There is already a thread on this subject on the forum (good luck with the search button!!) & the answer was a most definite  "no"


----------



## Samuran (20 Nov 2013)

This one?

Using the water from a dehumidfier | UK Aquatic Plant Society


----------



## Alastair (20 Nov 2013)

foxfish said:


> There is already a thread on this subject on the forum (good luck with the search button!!) & the answer was a most definite  "no"





Samuran said:


> This one?
> 
> Using the water from a dehumidfier | UK Aquatic Plant Society



Thanks. That answers that one then


----------



## Nathaniel Whiteside (20 Nov 2013)

You could angle the acrylic top, and have a drip tray at one end? And collect that way?

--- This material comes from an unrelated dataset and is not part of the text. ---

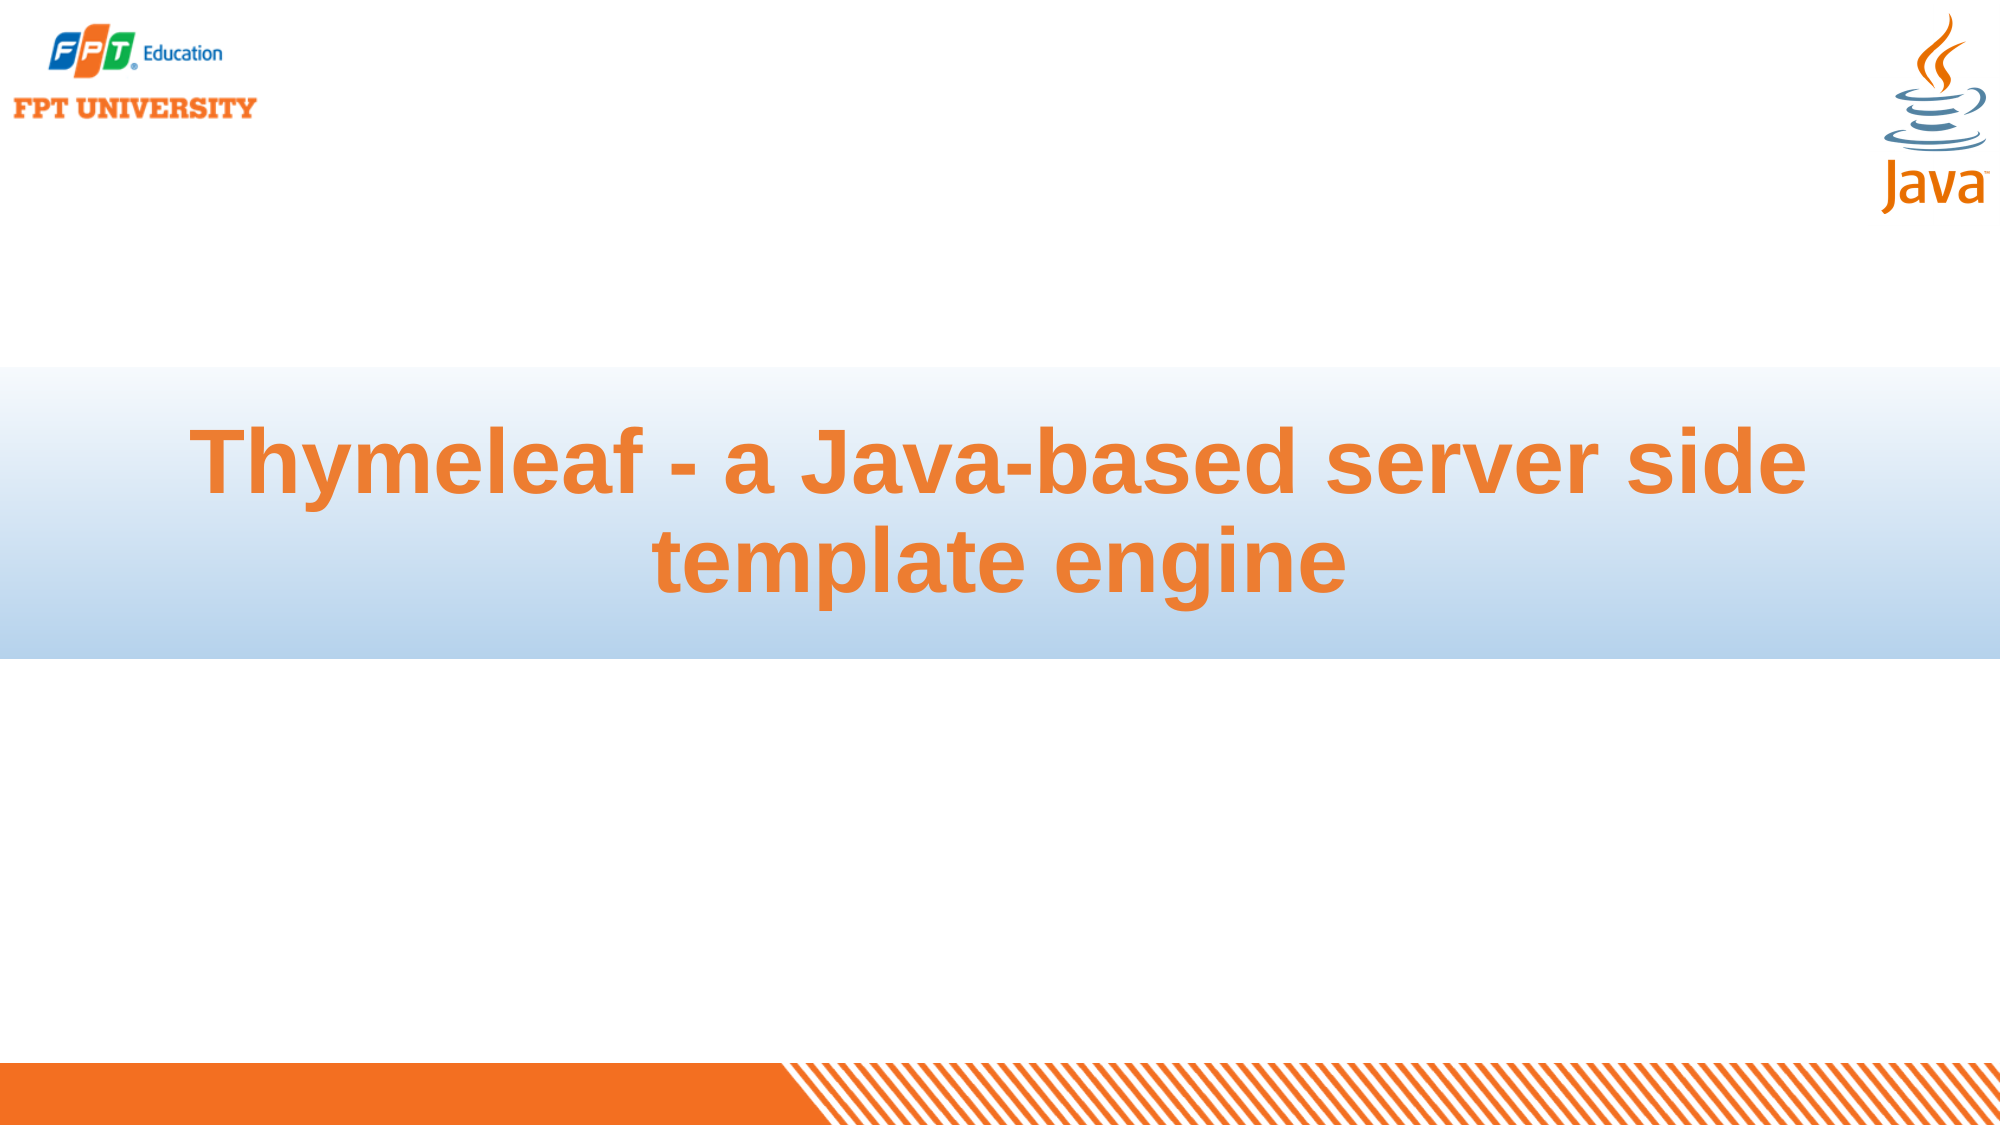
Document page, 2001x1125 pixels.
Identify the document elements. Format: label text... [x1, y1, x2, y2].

Or alternatively just buy an RO lol.


----------



## Alastair (20 Nov 2013)

Nathaniel Whiteside said:


> You could angle the acrylic top, and have a drip tray at one end? And collect that way?
> 
> Or alternatively just buy an RO lol.


Possibly mate but ill get an ro lol. Ill use an acrylic top for this as running a dehumidifier through the night during winter is too expensive


----------



## Samuran (20 Nov 2013)

Alastair said:


> running a dehumidifier through the night during winter is too expensive


 
What electric plan are you on? That's the only time of day I run mine because it's cheaper to use 'lecy over night....


----------



## sanj (20 Nov 2013)

Is a dehumidifier expensive to use? I mean electricity consumption.

Are you going to cover the tank?


----------